-- Source text --
I spent several years working as a copy editor for different mystery-shopping firms, and I honestly can say I’ve never had a more unique or interesting job…or one that provided so many unintentional laughs.
One of the main things I had to check for in the shoppers’ reports, aside from the usual errors in grammar, spelling and punctuation, was that they made certain to follow the strict rule of writing completely unbiased opinions. They were instructed to simply report the facts and not give any personal input.
For example, it wasn’t okay for a shopper to say, “The clerk was wearing too much makeup” because that would be a personal opinion. That’s because not everyone can agree how much is too much. Instead, shoppers were told to describe the clerk, such as, “She was wearing glittery blue eyeshadow, violet lipstick, dark red blusher and black eyeliner,” and then allow her boss to figure out for himself if it was “too much.”
But I had to laugh when one shopper wrote, “The clerk was wearing an entire tube of lipstick.” He definitely made his point.
Another example of not giving a personal opinion was the answer to the ever-popular restaurant-question, “Was the menu clean?” Shoppers weren’t allowed to say the menu looked dirty or filthy because once again, that would be a personal opinion. They simply had to describe the condition of the menu and what could be seen on it (fingerprints, gravy spots, etc.).
One shopper wrote, “For every item listed in the menu, there was a corresponding splotch of food stuck on it that matched the description.”
Many of the shoppers really tried to push the limits of the rules, however. One man who was sent to a fast-food burger establishment was asked how long the line, if any, had been when he'd arrived. He wrote, “The line was SO long, if I hadn’t been getting paid to eat there, I wouldn’t have stood there even if I were suffering from Whopper withdrawal!”

Chart analysis data
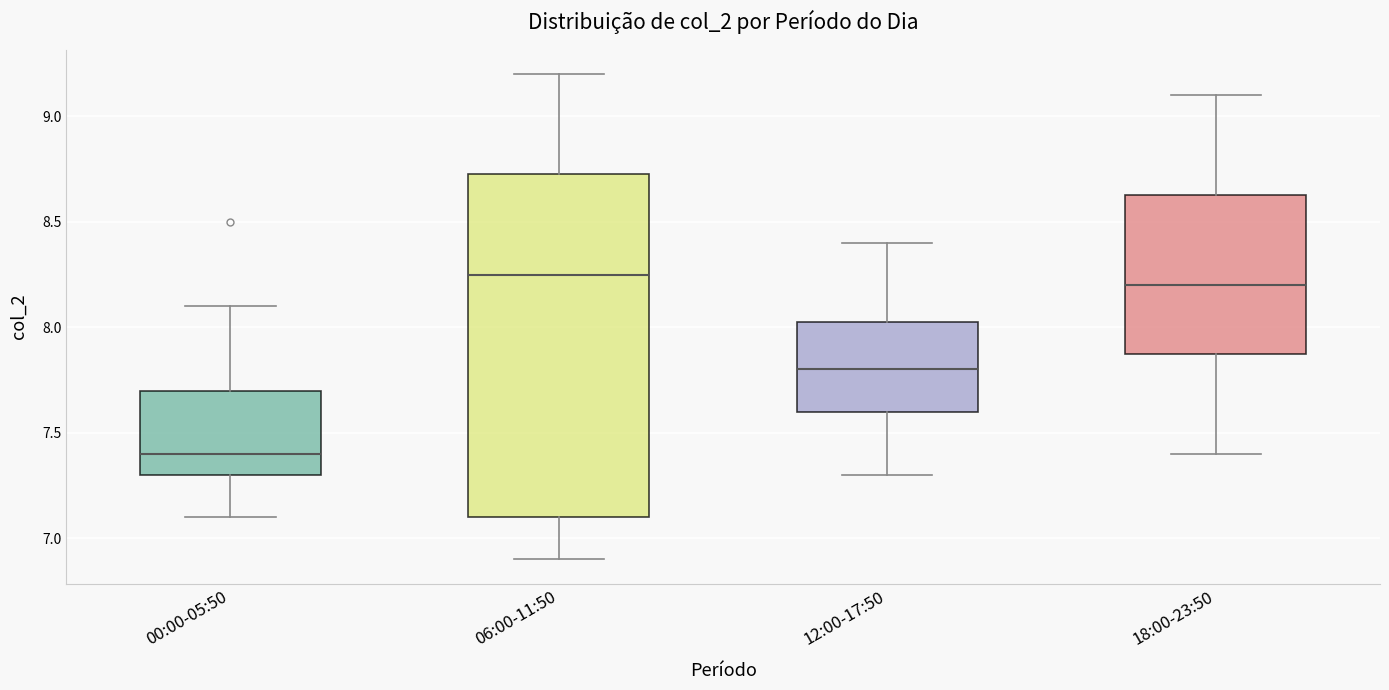

Which box is the tallest, from its lower edge to its upper edge?

06:00-11:50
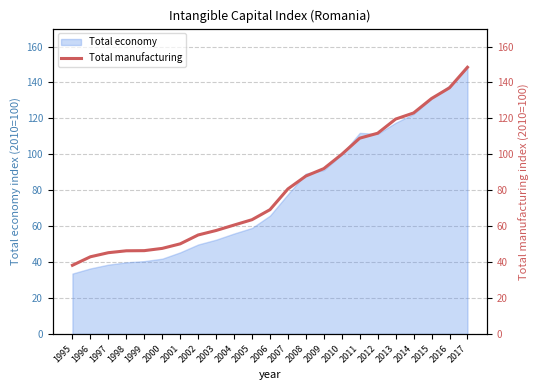

Which category has the highest value across all series?

2017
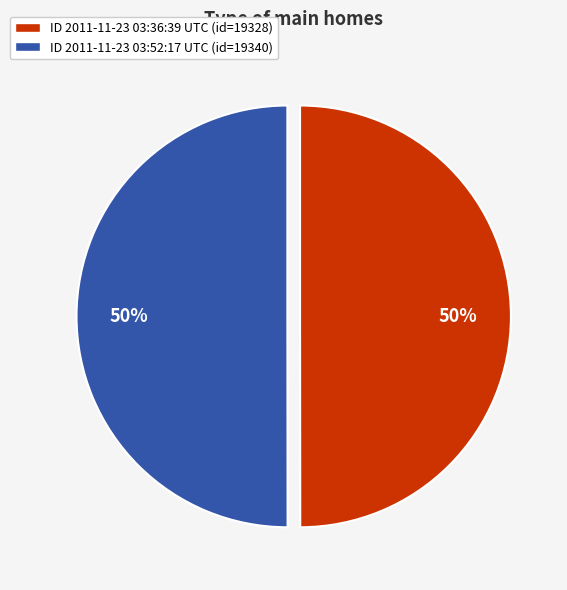

Combined, do ID 2011-11-23 03:36:39 UTC (id=19328) and ID 2011-11-23 03:52:17 UTC (id=19340) account for over 50%?

Yes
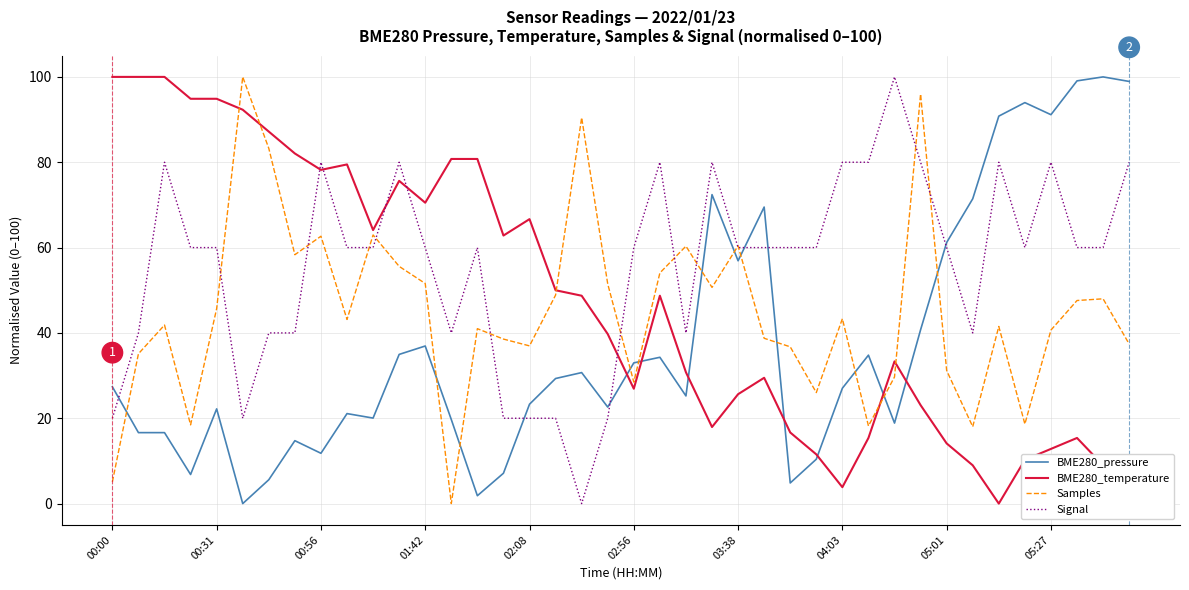

Count the number of data series in this chart.

4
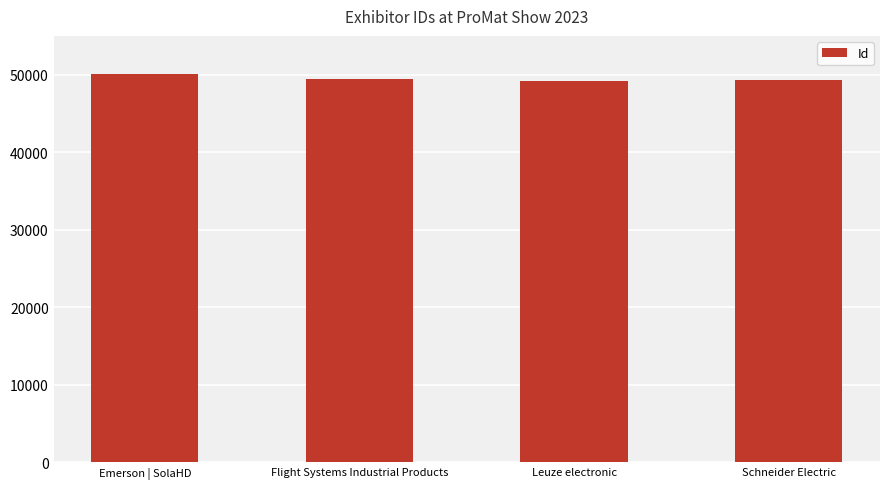

What is the minimum value shown in the chart?

49153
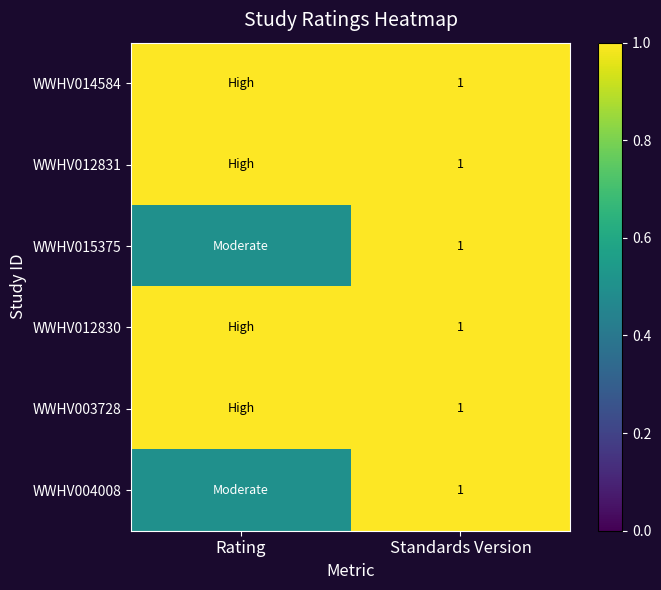

Which has a higher value, Rating or Standards Version?

Rating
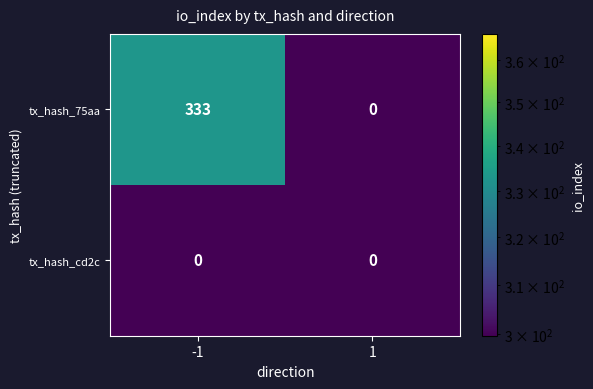

List the series in order of their overall mean, lowest first.

tx_hash_cd2c, tx_hash_75aa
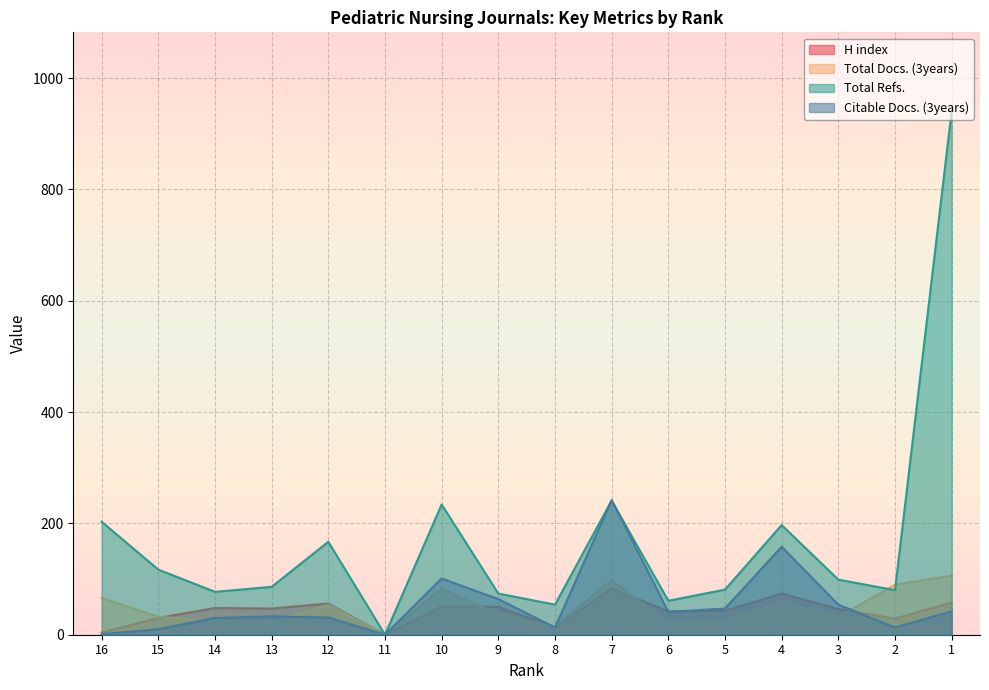

What value does the H index series have at 4, to the nearest 10?

70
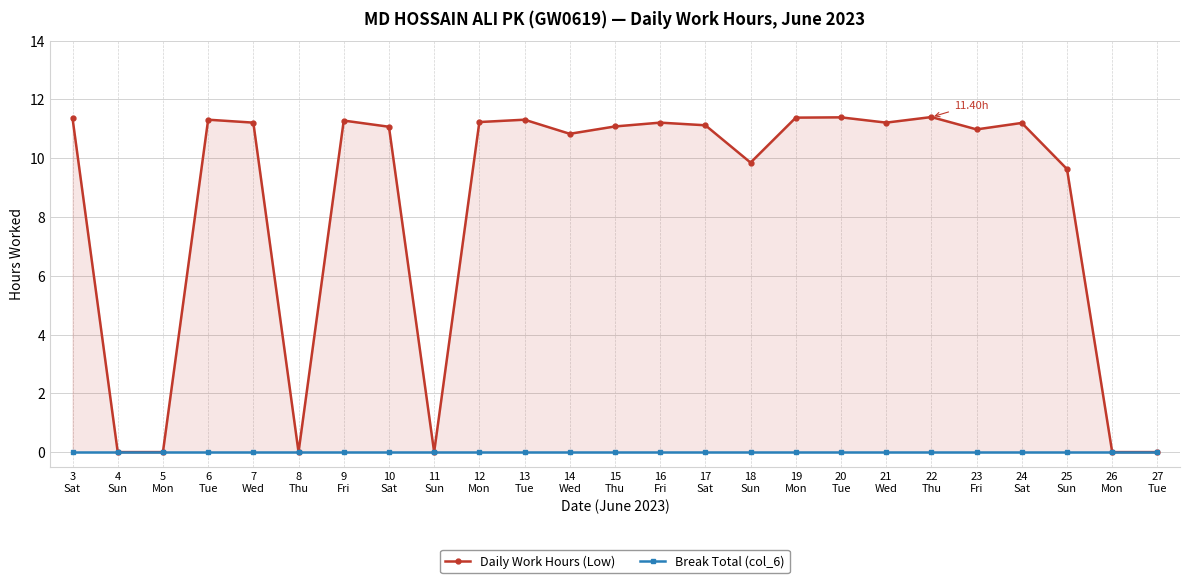

Which series has the widest spread of values?

Daily Work Hours (Low)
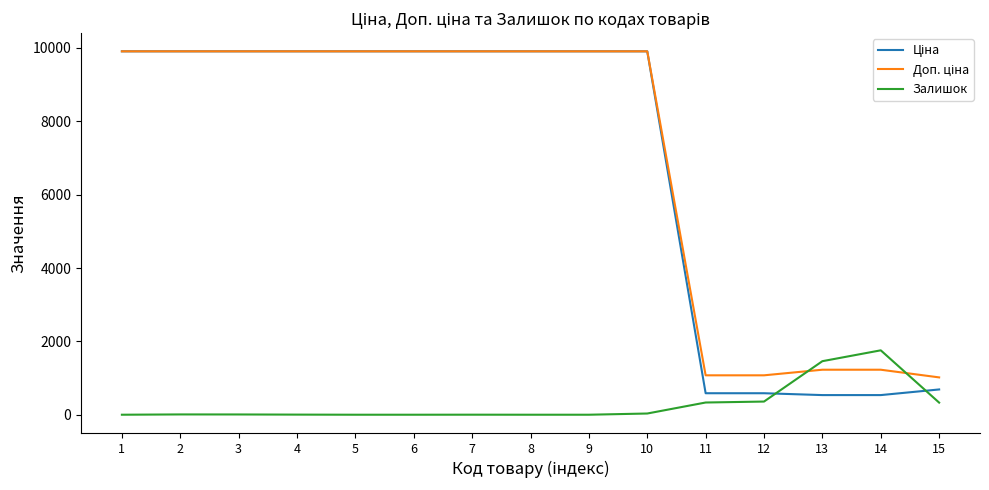

How many lines are shown in the chart?

3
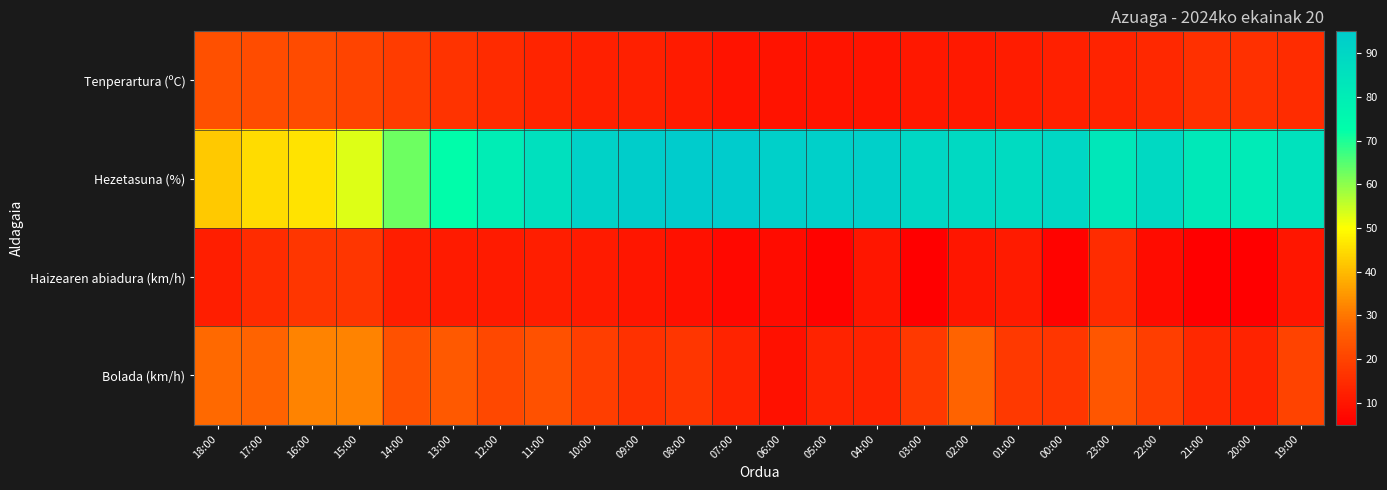

At how many categories does at least one series exceed 59?

20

-- Assigned task --
Retype the part of the mystery-shopping text starting with "But I had to" and going on through "gravy spots, etc.).". These entries come from a different source than the mystery-shopping text.

-- Result below --
But I had to laugh when one shopper wrote, “The clerk was wearing an entire tube of lipstick.” He definitely made his point.
Another example of not giving a personal opinion was the answer to the ever-popular restaurant-question, “Was the menu clean?” Shoppers weren’t allowed to say the menu looked dirty or filthy because once again, that would be a personal opinion. They simply had to describe the condition of the menu and what could be seen on it (fingerprints, gravy spots, etc.).